Gone Fishing ‎

 

Gone Fishing ‎

By: Alan Davis

I just can’t seem to get recruiting off the brain!

Our family stayed with some close friends for a few days this summer at their cabin on a small lake a few kilometers west of Kazaboua, Quebec. As usual, my two youngest kids asked me if I would take them fishing. I agreed, of course.

So we set off in the pédalo boat, the kids paddling like crazy and me loafing at the back. We tried trolling with big lures, little lures, different colored lures, in the middle of the lake, around the raft, at the edges of the lake, at the bottom of the lake and just below the surface of the lake. The only thing we didn’t try was fly fishing.

The result of all this effort was a resounding zero. Not even a bite. Dad’s credibility with his kids (and with the assembled guests) was very much on the line.

So dad had to come up with a solution very quickly. I instructed the kids to quietly peddle over to the part of the lake where the incoming stream was situated. I had them drift by the stream quietly. A challenge? Yes, but we managed it.

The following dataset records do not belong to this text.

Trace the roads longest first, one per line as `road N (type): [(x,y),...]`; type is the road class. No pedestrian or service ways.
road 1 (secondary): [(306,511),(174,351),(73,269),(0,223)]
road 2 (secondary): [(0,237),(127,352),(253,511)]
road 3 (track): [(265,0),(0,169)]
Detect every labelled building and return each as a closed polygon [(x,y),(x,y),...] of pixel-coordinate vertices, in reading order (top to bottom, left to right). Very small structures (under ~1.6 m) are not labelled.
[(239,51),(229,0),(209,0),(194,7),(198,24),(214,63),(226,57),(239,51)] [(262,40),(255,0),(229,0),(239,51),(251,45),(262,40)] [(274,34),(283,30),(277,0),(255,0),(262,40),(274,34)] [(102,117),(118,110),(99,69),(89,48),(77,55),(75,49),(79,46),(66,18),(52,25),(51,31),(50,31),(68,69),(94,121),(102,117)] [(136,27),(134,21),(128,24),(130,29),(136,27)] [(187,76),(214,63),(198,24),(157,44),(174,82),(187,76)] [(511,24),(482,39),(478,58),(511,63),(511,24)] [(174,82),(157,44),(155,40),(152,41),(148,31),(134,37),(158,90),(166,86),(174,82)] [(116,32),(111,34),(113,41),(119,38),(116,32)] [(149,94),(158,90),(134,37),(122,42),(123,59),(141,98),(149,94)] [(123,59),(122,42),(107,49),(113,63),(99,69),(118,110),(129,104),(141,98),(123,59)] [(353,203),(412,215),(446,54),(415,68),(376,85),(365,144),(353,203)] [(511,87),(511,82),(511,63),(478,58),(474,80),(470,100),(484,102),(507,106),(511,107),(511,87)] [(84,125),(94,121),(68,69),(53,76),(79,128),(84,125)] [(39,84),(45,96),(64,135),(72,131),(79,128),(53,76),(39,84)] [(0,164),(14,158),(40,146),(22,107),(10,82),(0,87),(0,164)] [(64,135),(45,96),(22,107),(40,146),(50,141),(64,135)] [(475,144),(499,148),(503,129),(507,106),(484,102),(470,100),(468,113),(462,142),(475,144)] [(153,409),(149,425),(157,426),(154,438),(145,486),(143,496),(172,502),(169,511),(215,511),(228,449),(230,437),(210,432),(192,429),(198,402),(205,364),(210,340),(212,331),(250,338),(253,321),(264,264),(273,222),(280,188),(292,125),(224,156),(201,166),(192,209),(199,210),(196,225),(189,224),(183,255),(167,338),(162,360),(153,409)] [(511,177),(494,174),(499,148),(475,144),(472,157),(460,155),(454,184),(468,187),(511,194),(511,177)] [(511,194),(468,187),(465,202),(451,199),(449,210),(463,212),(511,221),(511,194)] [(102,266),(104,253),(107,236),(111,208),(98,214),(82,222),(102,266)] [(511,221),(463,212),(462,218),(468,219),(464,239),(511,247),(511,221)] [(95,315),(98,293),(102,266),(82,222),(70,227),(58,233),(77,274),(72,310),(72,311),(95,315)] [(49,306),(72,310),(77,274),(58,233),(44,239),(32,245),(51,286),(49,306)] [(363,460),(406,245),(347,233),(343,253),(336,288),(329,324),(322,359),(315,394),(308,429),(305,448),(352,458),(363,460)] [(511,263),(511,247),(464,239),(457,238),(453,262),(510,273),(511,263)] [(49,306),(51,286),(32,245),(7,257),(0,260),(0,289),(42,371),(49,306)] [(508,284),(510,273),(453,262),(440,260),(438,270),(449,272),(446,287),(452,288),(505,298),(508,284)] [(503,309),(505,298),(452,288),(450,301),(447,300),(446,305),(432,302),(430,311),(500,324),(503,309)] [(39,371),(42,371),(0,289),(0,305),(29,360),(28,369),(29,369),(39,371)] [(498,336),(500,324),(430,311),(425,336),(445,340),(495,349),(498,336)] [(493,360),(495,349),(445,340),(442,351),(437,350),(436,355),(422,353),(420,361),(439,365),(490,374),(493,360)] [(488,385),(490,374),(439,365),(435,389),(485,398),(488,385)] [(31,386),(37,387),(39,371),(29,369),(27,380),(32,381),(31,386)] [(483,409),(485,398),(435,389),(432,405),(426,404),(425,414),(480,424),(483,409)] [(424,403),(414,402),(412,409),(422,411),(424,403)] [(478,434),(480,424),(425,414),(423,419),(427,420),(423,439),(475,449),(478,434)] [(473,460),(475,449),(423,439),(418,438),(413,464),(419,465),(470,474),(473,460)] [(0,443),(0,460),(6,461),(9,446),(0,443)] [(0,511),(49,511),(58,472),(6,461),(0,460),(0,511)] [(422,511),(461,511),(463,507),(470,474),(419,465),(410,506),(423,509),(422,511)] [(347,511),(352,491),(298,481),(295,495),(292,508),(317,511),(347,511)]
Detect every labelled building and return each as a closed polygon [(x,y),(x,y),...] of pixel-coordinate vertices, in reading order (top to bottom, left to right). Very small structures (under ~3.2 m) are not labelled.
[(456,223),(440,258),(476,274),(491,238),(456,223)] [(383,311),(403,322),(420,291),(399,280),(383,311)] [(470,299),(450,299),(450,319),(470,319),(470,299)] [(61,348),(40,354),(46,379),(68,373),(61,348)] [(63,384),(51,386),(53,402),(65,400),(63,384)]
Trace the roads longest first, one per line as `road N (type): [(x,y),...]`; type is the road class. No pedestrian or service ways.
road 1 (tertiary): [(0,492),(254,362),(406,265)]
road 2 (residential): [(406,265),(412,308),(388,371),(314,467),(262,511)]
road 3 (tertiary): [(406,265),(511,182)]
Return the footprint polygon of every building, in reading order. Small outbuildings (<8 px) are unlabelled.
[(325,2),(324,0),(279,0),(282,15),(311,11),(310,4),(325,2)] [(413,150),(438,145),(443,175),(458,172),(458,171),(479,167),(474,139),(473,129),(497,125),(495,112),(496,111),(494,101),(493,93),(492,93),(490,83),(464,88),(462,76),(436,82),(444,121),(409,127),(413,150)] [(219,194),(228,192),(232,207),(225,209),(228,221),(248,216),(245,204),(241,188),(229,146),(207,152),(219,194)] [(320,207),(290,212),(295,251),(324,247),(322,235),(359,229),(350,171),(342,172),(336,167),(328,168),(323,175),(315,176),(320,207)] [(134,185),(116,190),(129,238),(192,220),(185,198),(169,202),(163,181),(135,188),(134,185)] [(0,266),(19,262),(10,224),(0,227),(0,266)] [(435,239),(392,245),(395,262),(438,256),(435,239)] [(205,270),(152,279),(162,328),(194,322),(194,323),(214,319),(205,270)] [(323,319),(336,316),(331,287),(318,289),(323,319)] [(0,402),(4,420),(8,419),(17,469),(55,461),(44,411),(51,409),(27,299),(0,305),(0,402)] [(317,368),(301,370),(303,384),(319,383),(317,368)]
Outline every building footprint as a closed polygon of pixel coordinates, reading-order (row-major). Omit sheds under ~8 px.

The lake at this point was quite shallow, so we were not expecting to catch anything big. We fished with small worms on small hooks about 3 feet below the surface. To everyone’s surprise, my bobber suddenly disappeared and seconds later, a huge bass leapt out of the water, trying to shake the hook. We were so unprepared for this event, that we didn’t even have a landing net in the pédalo. Trying to unhook the fish without the net would probably have killed it – not the desired result.

So we very slowly peddled back to the dock towing this huge fish behind us. By the time we got back to the dock, the fish was exhausted – so was dad! We managed to get the fish into the net, unhook it, measure it, and put it back in the water, and pushing water through its gills until it recovered sufficiently to swim away quietly.

Seemingly, and hopefully, no worse for wear.

Apparently we had set a new record for McCauly Lake bass at 3 ½ dock planks (the only available metric).

So what does this have to do with recruiting? Or is it just another fisherman’s boast?

The answer is that there are many analogies between fishing and recruiting which become obvious when you are sitting on a lake with too much time on your hands.

Firstly, if you’re in the right pool, with a hook in the water, you have a chance at catching the prize that you set out to catch. The converse is also true. If you’re fishing (or recruiting) in the wrong gene pool, you absolutely will not snag the candidates that you need to recruit.

Secondly, if you have the appropriate bait – or in the context of the recruiter – if you have a sufficiently compelling value proposition in your recruiting message, you have a good chance of catching the prize.

Lastly, if you have hooked the prize, there is every opportunity to lose it before it gets away, or before the new incumbent joins your organization.

What it comes down to, when all is said and done, is process. The process of catching bass on the lake, and the process of recruiting excellent candidates must be well thought out, and exquisitely implemented.

In spite of work intruding on a family fun activity, I thoroughly enjoyed the fishing with the kids! They had no idea that while dad was catching the bass, he was in fact working.